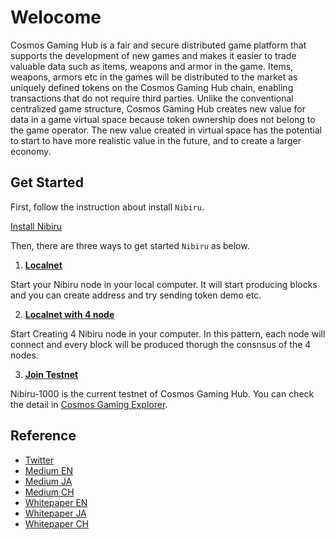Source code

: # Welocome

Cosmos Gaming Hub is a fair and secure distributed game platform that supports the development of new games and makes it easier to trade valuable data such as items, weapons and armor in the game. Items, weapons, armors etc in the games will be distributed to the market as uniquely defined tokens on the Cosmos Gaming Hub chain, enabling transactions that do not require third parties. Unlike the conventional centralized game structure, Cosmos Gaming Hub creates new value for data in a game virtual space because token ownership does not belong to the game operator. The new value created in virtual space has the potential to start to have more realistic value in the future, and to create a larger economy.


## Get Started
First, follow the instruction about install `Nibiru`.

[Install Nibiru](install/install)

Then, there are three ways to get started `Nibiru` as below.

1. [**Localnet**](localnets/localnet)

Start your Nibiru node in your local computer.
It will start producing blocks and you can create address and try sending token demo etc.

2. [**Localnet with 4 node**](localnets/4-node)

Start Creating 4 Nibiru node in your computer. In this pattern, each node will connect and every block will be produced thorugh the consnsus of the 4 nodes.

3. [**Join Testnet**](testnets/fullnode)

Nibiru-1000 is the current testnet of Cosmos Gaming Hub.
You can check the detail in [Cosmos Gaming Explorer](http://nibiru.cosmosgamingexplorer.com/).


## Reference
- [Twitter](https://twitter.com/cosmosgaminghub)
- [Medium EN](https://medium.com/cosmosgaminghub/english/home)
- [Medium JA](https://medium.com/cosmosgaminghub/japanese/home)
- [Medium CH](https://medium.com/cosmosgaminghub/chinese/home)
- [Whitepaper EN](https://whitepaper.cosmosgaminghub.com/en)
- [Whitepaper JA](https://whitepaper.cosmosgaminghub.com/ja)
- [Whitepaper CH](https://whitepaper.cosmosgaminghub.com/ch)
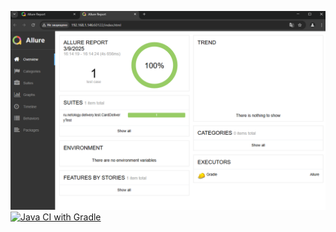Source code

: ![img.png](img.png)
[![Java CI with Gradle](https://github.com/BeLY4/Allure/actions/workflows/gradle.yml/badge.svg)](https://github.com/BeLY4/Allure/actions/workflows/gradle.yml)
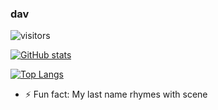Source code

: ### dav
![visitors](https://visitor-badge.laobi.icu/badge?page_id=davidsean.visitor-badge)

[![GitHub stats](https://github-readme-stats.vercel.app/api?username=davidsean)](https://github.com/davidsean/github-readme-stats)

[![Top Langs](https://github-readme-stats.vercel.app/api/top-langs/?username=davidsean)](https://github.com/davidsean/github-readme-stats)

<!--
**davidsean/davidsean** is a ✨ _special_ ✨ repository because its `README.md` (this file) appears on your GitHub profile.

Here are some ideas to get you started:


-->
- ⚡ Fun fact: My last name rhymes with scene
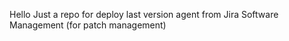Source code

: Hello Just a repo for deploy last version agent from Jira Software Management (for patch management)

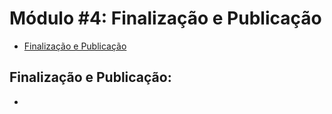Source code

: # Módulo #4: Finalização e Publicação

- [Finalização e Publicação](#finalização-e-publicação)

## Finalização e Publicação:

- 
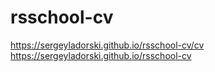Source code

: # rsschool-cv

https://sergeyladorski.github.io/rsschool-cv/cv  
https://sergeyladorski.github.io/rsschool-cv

○ ○ ○ ○ ○

## [Problem description]
Retype the records word for word, starting at the line that contains "(for patch management)" and continuing through the end of the records. Leave the pictures out of your answer.

## [Written response]
: Hello Just a repo for deploy last version agent from Jira Software Management (for patch management)

Source code

: # Módulo #4: Finalização e Publicação

- [Finalização e Publicação](#finalização-e-publicação)

## Finalização e Publicação:

- 
Source code

: # rsschool-cv

https://sergeyladorski.github.io/rsschool-cv/cv  
https://sergeyladorski.github.io/rsschool-cv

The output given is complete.